The Defense Advanced Research Projects Agency is a step closer to perfecting the repurposing of aging surveillance drones into high-bandwidth mobile hotspots designed to ensure warfighters have aerial Wi-Fi access in the most remote places on Earth.
As one might expect, the technology behind DARPA’s effort through its Mobile Hotspots program is a little more complex than the coffee shop’s.
The agency is outfitting retired SRQ-7 Shadow drones that once gleaned information for the Army above the Middle East with lightweight pods that contain the technology necessary to provide soldiers with a gigabit-per-second connection to forward-operating bases, operations centers and fix communications centers through what DARPA calls a millimeter-wave backbone network.
All told, the pod is eight inches wide and about 20 pounds – its small stature is important given that RQ-7 Shadows weigh less than 200 pounds – yet in announcing the completion the first phase of the three-phase Mobile Hotspots program, DARPA said it has achieved millimeter-wave amplification capabilities sufficient to provide high-capacity connectivity at distances greater than 50 kilometers.

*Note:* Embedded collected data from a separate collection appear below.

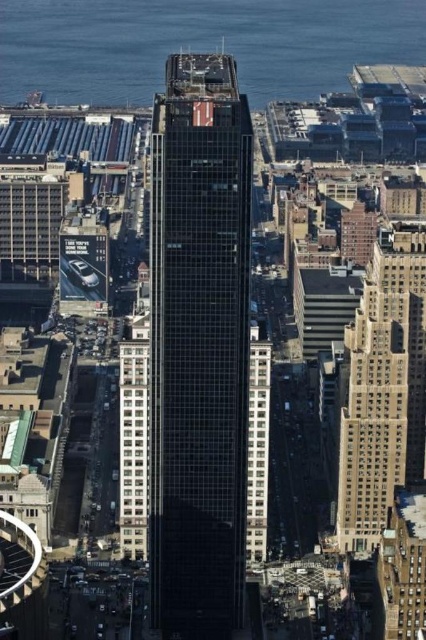
From the picture: Does black glass skyscraper at center appear under blue glass water at upper center?

Yes.

Who is positioned more to the left, black glass skyscraper at center or blue glass water at upper center?

Positioned to the left is black glass skyscraper at center.

Find the location of `black glass skyscraper at center`. black glass skyscraper at center is located at coordinates (198, 348).

Which of these two, black glass skyscraper at center or beige stone building at right, stands shorter?

beige stone building at right is shorter.

In the scene shown: Which is more to the left, black glass skyscraper at center or beige stone building at right?

black glass skyscraper at center

Locate an element on the screen. The width and height of the screenshot is (426, 640). black glass skyscraper at center is located at coordinates (198, 348).

Between blue glass water at upper center and beige stone building at right, which one appears on the right side from the viewer's perspective?

beige stone building at right

Can you confirm if blue glass water at upper center is thinner than beige stone building at right?

In fact, blue glass water at upper center might be wider than beige stone building at right.

In the scene shown: Measure the distance between blue glass water at upper center and camera.

A distance of 655.31 meters exists between blue glass water at upper center and camera.

This screenshot has width=426, height=640. Find the location of `blue glass water at upper center`. blue glass water at upper center is located at coordinates (198, 44).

“We’re pleased with the technical achievements we’ve seen so far in steerable millimeter-wave antennas and millimeter-wave amplifier technology,” said Dick Ridgway, DARPA program manager, said in a statement. “These successes — and the novel networking approaches needed to maintain these high-capacity links — are key to providing forward deployed units with the same high-capacity connectivity we all enjoy over our 4G cellphone networks.”
In its announcement, DARPA signaled it had developed “mobile ad-hoc networking approaches” to maintain the high-capacity backhaul network on mobile air and ground platforms, utilizing “unique solutions” to overcome challenges warfighters would face in connectivity, topology or terrain.
DARPA began work on the program’s second phase in March, and aims to integrate its phase-one technologies into “Shadow-compatible aerial pods and ground vehicles,” culminating with a demonstration of “at least four Shadow-compatible pods, two ground vehicles and a fixed ground node.”
A third phase would see DARPA field test Mobile Hotspot systems on networks of multiple drones and mobile ground vehicles.